According to the latest Horizon 2020 [1] documents approximately 15% of the European economic activity centres on the marine environment and they are predicting that blue biotechnology will have an expected yearly growth of between 5 to 10% with approximately 7 million people employed in this field by 2020. The immense biodiversity of the marine environment is largely unexploited and the potential applications within the pharmaceutical, animal health, cosmetic and biotechnology industries unrealised. But it has been recognised that 'Blue Growth' within Horizons 2020 under Societal Challenge 2 is an important area for the future EU bioeconomy, and the European Science Foundation Position Paper 15 [2] (2010) highlighted many of the research challenges that this sector faces. Scotland has yet to define a value for its marine biotechnology sector but there are some Scottish based researchers active in this field and it has been recognised within the recently funded Scottish Funding Council IBioIC [3] , an innovation centre for industrial biotechnology ( IB). IB uses enzymes and microorganisms and various forms of biomass to generate base materials for a wide variety of products including agrochemicals, food and feed, detergents, paper and pulp and textiles. Figure 8 highlights the main processing pathways the IBioIC will be implementing which does include blue biotechnology. It is an emerging sector that can transform traditional manufacturing. Some applications are already 'live' and green technology [4], [5], [6] is becoming core to the function of many businesses. This field of science not only has potential benefits for industry but also for aquaculture. Marine or blue biotechnology is an extension of this and is the exploitation of marine bioresources for the production of products and services. This can also include the development of services for use in the marine environment in the form of basic research, bioremediation and marine environmental monitoring through to biodiscovery for food and pharma. Within Europe and at an international level the focus on 'Blue Growth' will support the Atlantic Ocean Cooperation Research Alliance launched in May 2013 as part of the Galway Statement [7] .
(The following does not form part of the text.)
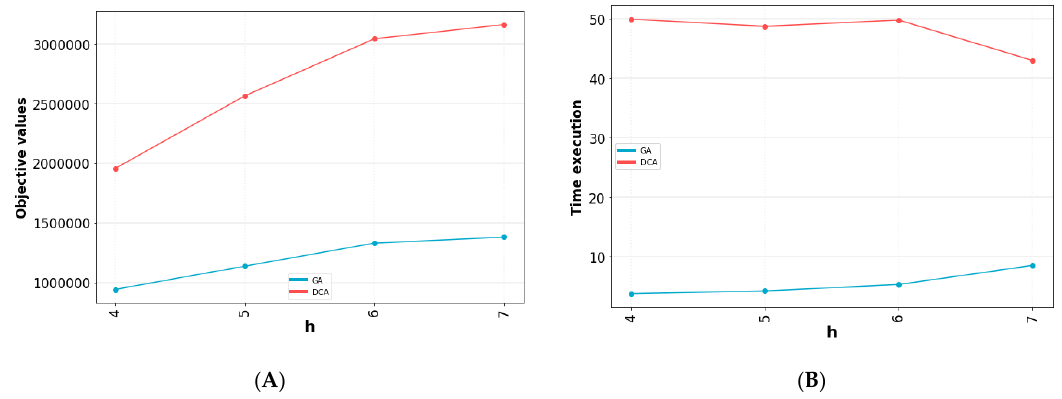
Figure 16. ( A ) the objective values of the algorithms with different team size; ( B ) the execution time of the algorithms with different team size.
Commentators suggest that the current value of IB is globally valued at $53-$80 billion and is expected to grow to $225-540 billion by 2025 [1], [4]. Currently the largest value segments are:

  • Derivation of chemicals
  • Production of biofuels (where the market could reach a value of $100 billion by 2018)
  • Production of food and feed ingredients

For marine biotechnology the world market is projected to reach $4.6 billion by 2017. Growth will be driven by the demand for environmentally safe, bio-derived feedstocks and Scotland has an unexplored and underexploited marine resource.

A number of underpinning technologies are required for IB including: plant and microbe biology, systems biology, synthetic biology and genetic engineering, marker assisted breeding, and other platform techniques that can be used to produce new species for the supply of sustainable feedstocks, and process engineering and fermentation. All of these underpinning technologies are available in Scotland through HEIs and are broadly applicable to marine biotechnology. A small number of Scottish institutes have some experience within marine biotechnology including SAMS, Strathclyde, Stirling, Heriot Watt and Aberdeen.

Scotland has strengths in the underpinning platforms including:

  • Marine and algal biotechnology
  • Microbiology and fermentation
  • Enzymology
  • Synthetic biology
  • Bioinformatics, genomics and proteomics
  • Downstream Processing ( DSP)

Figure 8 | An illustration of IBioIC converage of the entire integrated bioprocessing span (from the IBioIC Non-Confidential Executive Summaryc).

Figure 8 | An illustration of IBioIC converage of the entire integrated bioprocessing span (from the IBioIC Non-Confidential Executive Summaryc).